Let’s build the five models on the training set:
The train function of the caret package has many parameters that have to be defined to perform the training and build a model. The different parameters to be used vary from one algorithm to another. Check this link for more details about different parameters that can be used.

# a) linear algorithms
set.seed(7)
fit.lda <- train(Species~., data=irisData, method="lda", metric=metric, trControl=control)
# b) nonlinear algorithms
# CART
set.seed(7)
fit.cart <- train(Species~., data=irisData, method="rpart", metric=metric, trControl=control)
# kNN
set.seed(7)
fit.knn <- train(Species~., data=irisData, method="knn", metric=metric, trControl=control)
#For the knn training, define a grid using expand.grid() function and change the tuneGrid parameter value
#example: expand.grid(k=c(5,7,10,15,19,21)
#fit.knn <- train(Species~., data=irisData, method="knn", metric=accuracy, trControl=fitcontrol,tuneGrid=grid)
# c) advanced algorithms
# SVM
set.seed(7)
fit.svm <- train(Species~., data=irisData, method="svmRadial", trControl=trainControl())
# Random Forest
set.seed(7)
fit.rf <- train(Species~., data=irisData, method="rf", trControl=trainControl())

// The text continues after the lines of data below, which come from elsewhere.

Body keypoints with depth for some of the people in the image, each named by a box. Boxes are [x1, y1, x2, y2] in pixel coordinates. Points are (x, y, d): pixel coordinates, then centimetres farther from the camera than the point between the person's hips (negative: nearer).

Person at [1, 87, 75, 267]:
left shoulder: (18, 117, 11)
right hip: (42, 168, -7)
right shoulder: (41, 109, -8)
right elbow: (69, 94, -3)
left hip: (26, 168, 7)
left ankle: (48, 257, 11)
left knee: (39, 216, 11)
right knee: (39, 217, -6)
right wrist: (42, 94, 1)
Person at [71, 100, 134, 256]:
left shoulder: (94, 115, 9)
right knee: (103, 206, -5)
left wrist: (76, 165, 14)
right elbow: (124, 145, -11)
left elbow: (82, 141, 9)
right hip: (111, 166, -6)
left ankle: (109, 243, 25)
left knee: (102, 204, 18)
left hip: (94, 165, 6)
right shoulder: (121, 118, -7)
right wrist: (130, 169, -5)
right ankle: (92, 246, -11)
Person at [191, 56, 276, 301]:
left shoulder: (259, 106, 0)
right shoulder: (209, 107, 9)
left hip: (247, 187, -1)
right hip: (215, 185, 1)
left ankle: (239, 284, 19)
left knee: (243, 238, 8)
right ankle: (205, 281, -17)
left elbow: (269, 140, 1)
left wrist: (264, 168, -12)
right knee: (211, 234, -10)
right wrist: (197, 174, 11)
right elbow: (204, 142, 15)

After building the 5 different models, it’s time to assess the accuracy of the models

results <- resamples(list(lda=fit.lda, cart=fit.cart, knn=fit.knn, svm=fit.svm, rf=fit.rf))
summary(results)
# compare accuracy of models by plotting results
dotplot(results)

Note that The Kappa statistic (or value) is a metric that compares an Observed Accuracy with an Expected Accuracy (random chance). As you can see from the plots, lda was the best model

# summarize Best Model
print(fit.lda)

After training the different models on the training set, the test set (validation) can be used for a second round of checks of the accuracy of the model

# estimate skill of LDA on the validation dataset
predictions <- predict(fit.lda, validation)
confusionMatrix(predictions, validation$Species)

Very good accuracy obtained on this validation set (that represents 20% of the actual size of the dataset).